From my perspective, my husband has anger management issues that I was not aware of until after we were married but I don't think he intentionally withheld this from me, I just didn't experience one of his true rages until after we were married and he quit smoking pot. After 14 years I obviously know a lot more about his childhood and the probable reasons behind his anger issues but I don't think that the things that he did or endured before I met him would have swayed my decision to marry him either way. If I had actually experienced his anger maybe, but who knows.
Maybe he only married me because I was a good catch!! I had a career, home, etc. while he worked sporadically and lived at home with his parents.
But you know looking back is not really productive eaither. We have really had some truely wonderful times and I wouldn't have my totally awesome son if not for her.

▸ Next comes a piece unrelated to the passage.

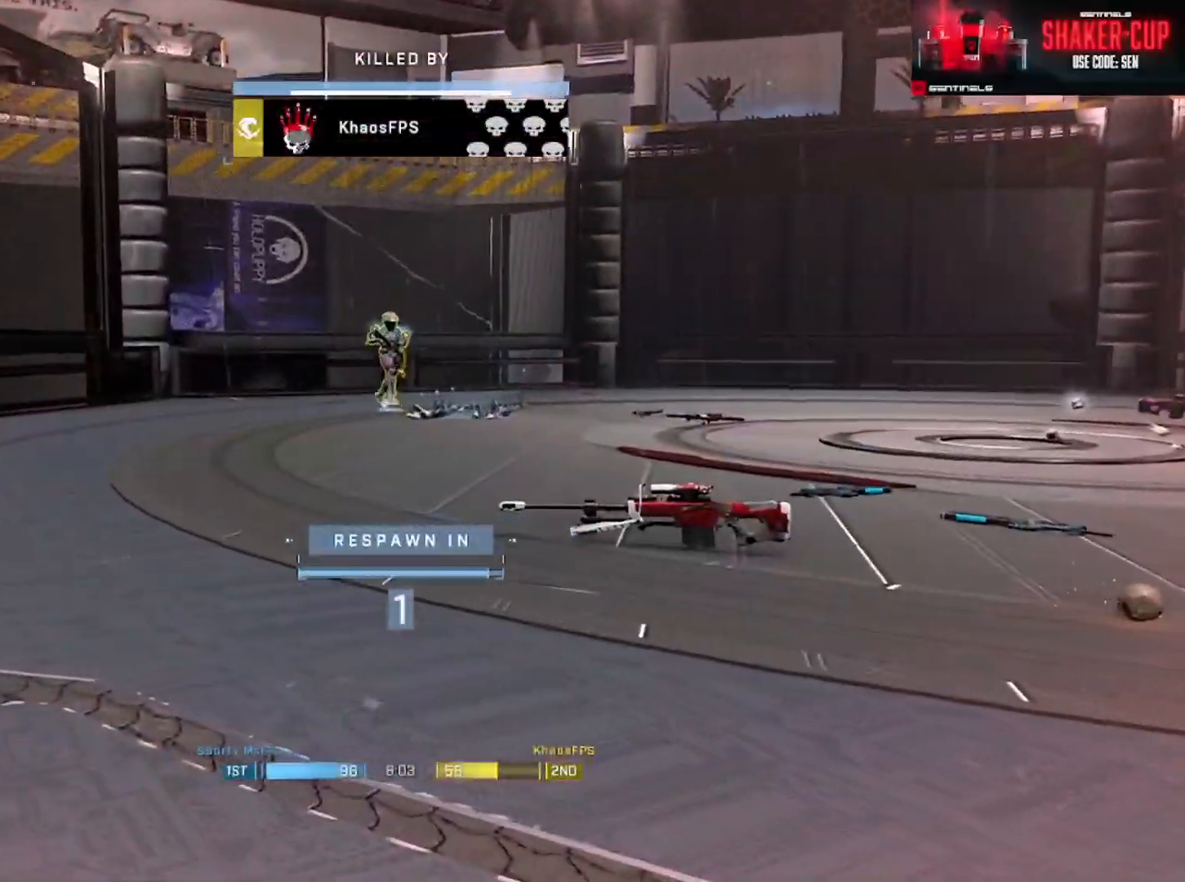
{"buttons": [], "left_stick": "down-right", "right_stick": "left", "events": [[134, "Y", "down"], [217, "Y", "up"], [217, "left_stick", "center"], [301, "left_stick", "down-right"], [434, "right_stick", "left"]]}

Bottom line, it is what it is and the best thing to do is accept it an move forward with resolving as much of it as we can. Baby steps . . .
And
Funny thing is, when we got together I kind of blocked that part of his life out & naively thought that he'd be ok & it was all in the past. I suppose it made it easier to recognise when things did go wrong & because I knew what he could get like I was determined to hold on.
In the past as soon as he's become unwell his relationship at the time has finished & I can now understand why. The only way I could stay was to learn all I could.
It's a tough decision I guess for someone with bp to decide when & how to tell a new significant other about their bp & I can understand their reluctance to disclose it.